Lisboa é esta Praça com árvores e com pássaros
melros piscos toutinegras rouxinóis
e barcos inconcretos nos telhados onde
o azul do céu é já um mar de avesso
um reflexo do Tejo ou talvez um
pressentimento de ocidente ocaso Cabo Raso
um navegar só verbo em navio nenhum.
Lisboa é esta janela de onde vejo
tudo o que se não vê que é o que há mais
em Lisboa onde se vê mesmo sem ver o Tejo
e onde cada varanda é sempre um cais.
Lisboa é esta praça e esta janela
minha nau capitânia sobre o insondável
dentro de casa eu vou de caravela
Bartolomeu Dias neste mar inavegável
não há Índia perdida que não possa ser achada
Lisboa é esta praça e essa viagem
esta partida mesma se parada
este embarcar no azul até chegar àquela margem
em cuja linha só o abstracto pensamento passa
a margem única e absoluta não mais que pura imagem
sem precisar sequer sair da Praça
João do Rio número onze quarto direito
onde eu Ulisses vou à proa
além de qualquer cabo e qualquer estreito
em Lisboa por dentro de Lisboa.
[Manuel Alegre]

[Este poema está esculpido na praça João do Rio em Lisboa (quando se sai do Areeiro para a Alameda, direito ao Martim Moniz, a cerca de duzentos, trezentos metros do Areeiro, à direita, onde mora o poeta no "número onze quarto direito"].

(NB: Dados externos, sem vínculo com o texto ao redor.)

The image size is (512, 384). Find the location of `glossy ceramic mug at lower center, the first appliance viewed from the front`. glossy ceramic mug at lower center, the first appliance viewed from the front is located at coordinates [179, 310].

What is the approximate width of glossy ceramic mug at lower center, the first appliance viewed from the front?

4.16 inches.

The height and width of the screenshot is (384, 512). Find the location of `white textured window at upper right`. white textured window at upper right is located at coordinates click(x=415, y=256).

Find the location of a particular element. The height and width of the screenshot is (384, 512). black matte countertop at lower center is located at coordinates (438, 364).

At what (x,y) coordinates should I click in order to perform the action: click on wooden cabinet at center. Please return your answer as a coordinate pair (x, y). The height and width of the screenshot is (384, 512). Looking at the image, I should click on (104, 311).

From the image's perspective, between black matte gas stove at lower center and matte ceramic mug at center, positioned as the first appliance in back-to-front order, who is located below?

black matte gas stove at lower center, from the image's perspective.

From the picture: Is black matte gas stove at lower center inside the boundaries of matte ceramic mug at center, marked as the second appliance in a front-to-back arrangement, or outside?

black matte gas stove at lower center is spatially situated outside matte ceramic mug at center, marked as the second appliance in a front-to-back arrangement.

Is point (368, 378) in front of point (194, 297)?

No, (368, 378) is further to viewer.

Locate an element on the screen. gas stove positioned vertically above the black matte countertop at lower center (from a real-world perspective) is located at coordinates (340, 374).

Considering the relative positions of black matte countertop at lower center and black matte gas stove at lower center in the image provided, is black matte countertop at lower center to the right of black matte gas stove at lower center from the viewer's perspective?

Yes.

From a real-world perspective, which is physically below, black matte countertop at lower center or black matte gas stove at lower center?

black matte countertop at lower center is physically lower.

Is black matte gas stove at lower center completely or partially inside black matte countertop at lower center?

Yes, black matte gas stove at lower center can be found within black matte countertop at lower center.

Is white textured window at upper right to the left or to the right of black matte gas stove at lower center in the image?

escrito por Carlos M. E. Lopes

2 comentário(s). Ler/reagir:

Ponto e Vírgula disse...

Mas o que é que o Manel tem contra as vírgulas?

Modernices aristogáticas|||

alberto disse...

Morei algum tempo no nº 8 desta Praça, fui vizinho sem saber deste grande poeta que admiro (mesmo sem vírgulas.)